*Task instructions*.
Below are entries. Give back exactly the lines from the one containing "middle mcp: (192, 173)" through the one containing "ring pip: (213, 234)", inclusive, without the pictures.

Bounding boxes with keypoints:
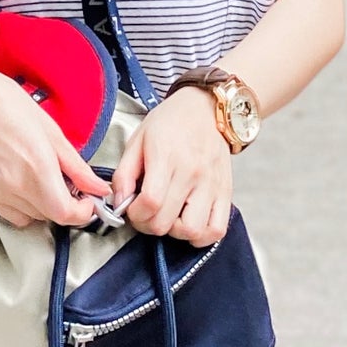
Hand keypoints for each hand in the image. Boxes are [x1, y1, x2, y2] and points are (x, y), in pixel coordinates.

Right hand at [0, 63, 110, 229]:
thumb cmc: (7, 106)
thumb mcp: (52, 132)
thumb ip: (78, 168)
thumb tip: (98, 188)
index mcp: (38, 169)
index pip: (66, 214)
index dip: (83, 212)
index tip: (87, 201)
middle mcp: (16, 187)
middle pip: (51, 216)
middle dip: (66, 205)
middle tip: (67, 183)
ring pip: (32, 217)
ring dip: (44, 206)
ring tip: (41, 178)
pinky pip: (11, 214)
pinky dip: (23, 206)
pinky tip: (23, 183)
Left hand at [111, 88, 231, 247]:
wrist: (206, 110)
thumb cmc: (169, 123)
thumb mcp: (138, 140)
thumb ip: (124, 174)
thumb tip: (120, 204)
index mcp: (167, 157)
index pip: (151, 201)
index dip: (135, 214)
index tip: (132, 208)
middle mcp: (192, 173)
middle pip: (166, 222)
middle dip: (148, 225)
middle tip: (146, 213)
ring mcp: (212, 185)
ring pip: (193, 231)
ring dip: (175, 232)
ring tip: (169, 217)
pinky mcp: (226, 192)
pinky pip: (217, 230)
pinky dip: (202, 235)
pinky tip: (189, 222)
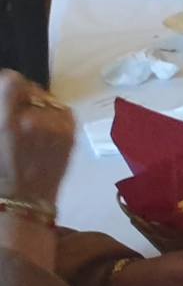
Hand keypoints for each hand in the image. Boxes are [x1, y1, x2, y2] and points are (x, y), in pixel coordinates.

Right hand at [0, 70, 73, 204]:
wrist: (22, 205)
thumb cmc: (0, 174)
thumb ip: (2, 113)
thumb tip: (5, 90)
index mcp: (8, 123)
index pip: (11, 80)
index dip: (5, 84)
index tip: (2, 91)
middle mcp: (36, 120)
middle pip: (29, 87)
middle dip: (19, 97)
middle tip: (12, 113)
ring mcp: (58, 126)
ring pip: (46, 98)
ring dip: (36, 106)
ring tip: (27, 124)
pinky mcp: (72, 133)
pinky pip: (61, 111)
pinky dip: (51, 115)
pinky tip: (42, 131)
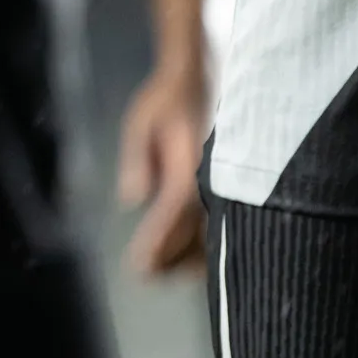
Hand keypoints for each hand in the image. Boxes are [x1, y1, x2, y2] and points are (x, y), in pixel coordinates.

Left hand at [118, 66, 207, 277]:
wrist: (194, 81)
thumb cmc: (164, 102)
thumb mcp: (141, 123)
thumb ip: (138, 159)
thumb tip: (132, 198)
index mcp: (189, 166)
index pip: (174, 211)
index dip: (159, 241)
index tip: (141, 264)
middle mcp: (211, 181)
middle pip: (198, 232)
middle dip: (173, 258)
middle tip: (148, 275)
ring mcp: (221, 185)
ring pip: (213, 234)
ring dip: (190, 257)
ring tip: (163, 272)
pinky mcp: (224, 186)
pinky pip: (220, 223)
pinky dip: (205, 245)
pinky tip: (190, 258)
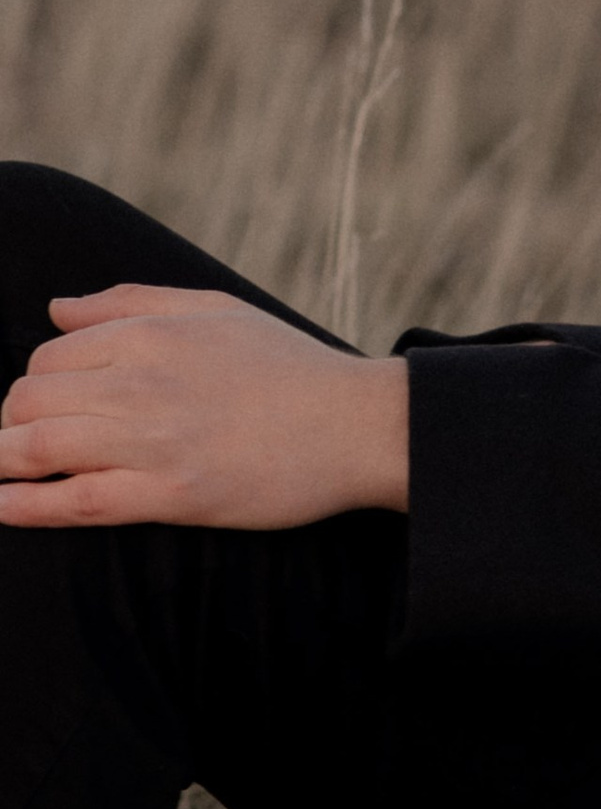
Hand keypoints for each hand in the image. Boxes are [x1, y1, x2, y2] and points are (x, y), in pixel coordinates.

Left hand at [0, 287, 410, 530]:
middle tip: (23, 443)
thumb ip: (131, 302)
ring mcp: (153, 441)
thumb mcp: (214, 309)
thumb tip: (56, 310)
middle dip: (11, 423)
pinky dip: (25, 506)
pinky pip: (74, 502)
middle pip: (28, 401)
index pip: (48, 356)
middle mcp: (141, 382)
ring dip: (1, 462)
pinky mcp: (170, 495)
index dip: (36, 383)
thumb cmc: (289, 366)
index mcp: (151, 333)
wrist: (356, 425)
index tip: (47, 406)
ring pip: (36, 447)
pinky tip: (1, 506)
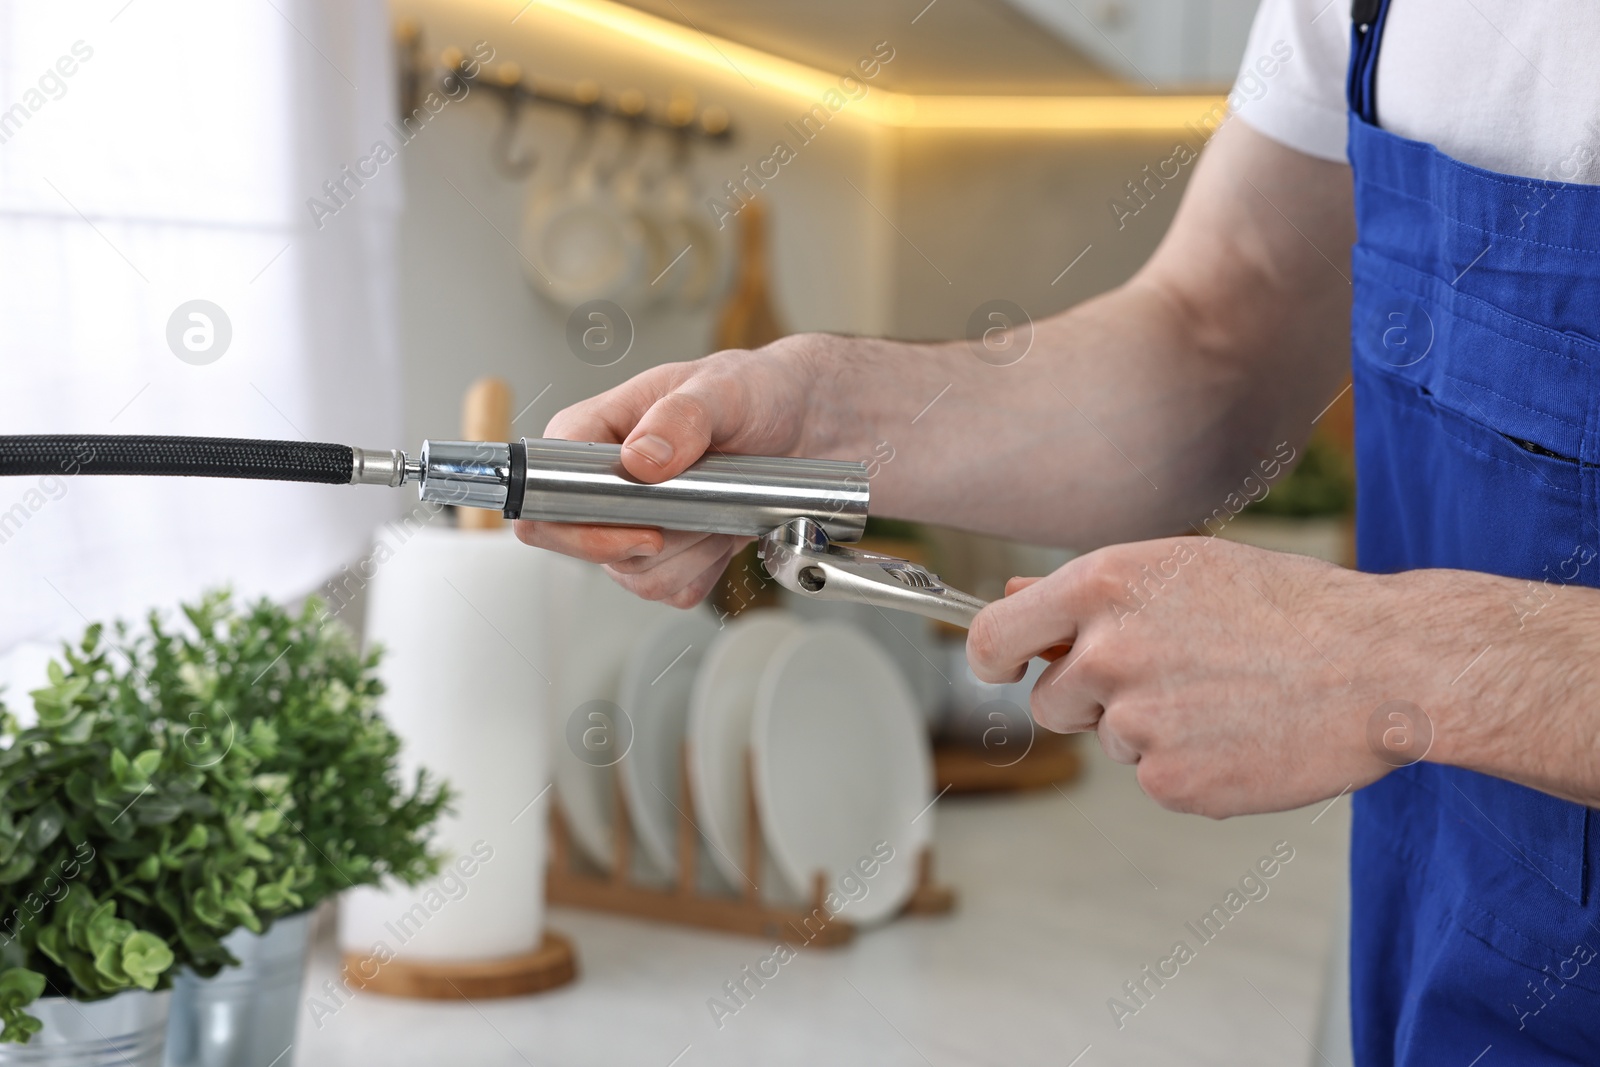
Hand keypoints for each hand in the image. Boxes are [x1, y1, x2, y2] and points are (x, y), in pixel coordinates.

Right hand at [514, 338, 825, 606]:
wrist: (803, 421)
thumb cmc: (754, 390)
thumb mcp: (723, 388)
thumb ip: (680, 418)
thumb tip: (639, 460)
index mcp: (590, 434)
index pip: (543, 498)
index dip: (581, 529)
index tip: (644, 532)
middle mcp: (603, 483)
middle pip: (590, 549)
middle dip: (657, 543)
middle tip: (702, 509)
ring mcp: (632, 522)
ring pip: (637, 576)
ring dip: (691, 553)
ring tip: (722, 507)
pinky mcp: (669, 553)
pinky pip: (674, 589)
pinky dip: (708, 568)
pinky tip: (726, 530)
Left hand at [966, 537, 1418, 817]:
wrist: (1379, 666)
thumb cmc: (1286, 607)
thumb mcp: (1181, 568)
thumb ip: (1090, 592)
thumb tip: (1014, 594)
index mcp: (1102, 587)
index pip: (992, 635)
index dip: (994, 657)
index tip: (1008, 666)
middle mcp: (1107, 652)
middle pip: (1048, 700)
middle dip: (1089, 698)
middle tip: (1168, 677)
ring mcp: (1136, 721)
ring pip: (1109, 739)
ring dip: (1148, 728)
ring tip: (1223, 697)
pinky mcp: (1170, 781)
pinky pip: (1153, 778)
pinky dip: (1188, 766)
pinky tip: (1240, 735)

*Task answer*.
middle mcp: (192, 173)
middle pip: (166, 222)
middle dip: (148, 225)
middle tip: (146, 213)
ring mcp: (212, 185)
ring pip: (193, 231)
ring dip: (175, 232)
ring tip: (169, 217)
pinky mcp: (226, 192)
pinky pip: (217, 230)
pinky dip: (202, 235)
pinky tip: (189, 222)
Hand keypoints for each hand in the image. Boxes are [x1, y1, x2, y2] and points are (x, y), in pixel coordinates.

Right hand at [0, 70, 73, 204]:
wrist: (22, 205)
thumb cmc: (0, 174)
thumb ip: (2, 113)
thumb tip: (5, 90)
index mcp: (8, 123)
index pip: (11, 80)
index dip: (5, 84)
index tip: (2, 91)
middle mcp: (36, 120)
middle pip: (29, 87)
middle dip: (19, 97)
middle tip: (12, 113)
ring mcp: (58, 126)
ring pip: (46, 98)
ring dip: (36, 106)
ring tip: (27, 124)
pinky mcp: (72, 133)
pinky pip: (61, 111)
pinky dip: (51, 115)
pinky tip: (42, 131)
Hand keypoints for each hand in the image. Boxes are [x1, y1, x2, y2] and points are (x, y), in pixel coordinates.

Left hand at [118, 66, 207, 277]:
wrist: (194, 81)
thumb cmc: (164, 102)
thumb mcp: (141, 123)
thumb ip: (138, 159)
thumb tip: (132, 198)
index mcp: (189, 166)
index pip: (174, 211)
index dip: (159, 241)
index tip: (141, 264)
middle mcp: (211, 181)
middle pip: (198, 232)
middle dip: (173, 258)
middle tip: (148, 275)
ring mcp: (221, 185)
ring pip: (213, 234)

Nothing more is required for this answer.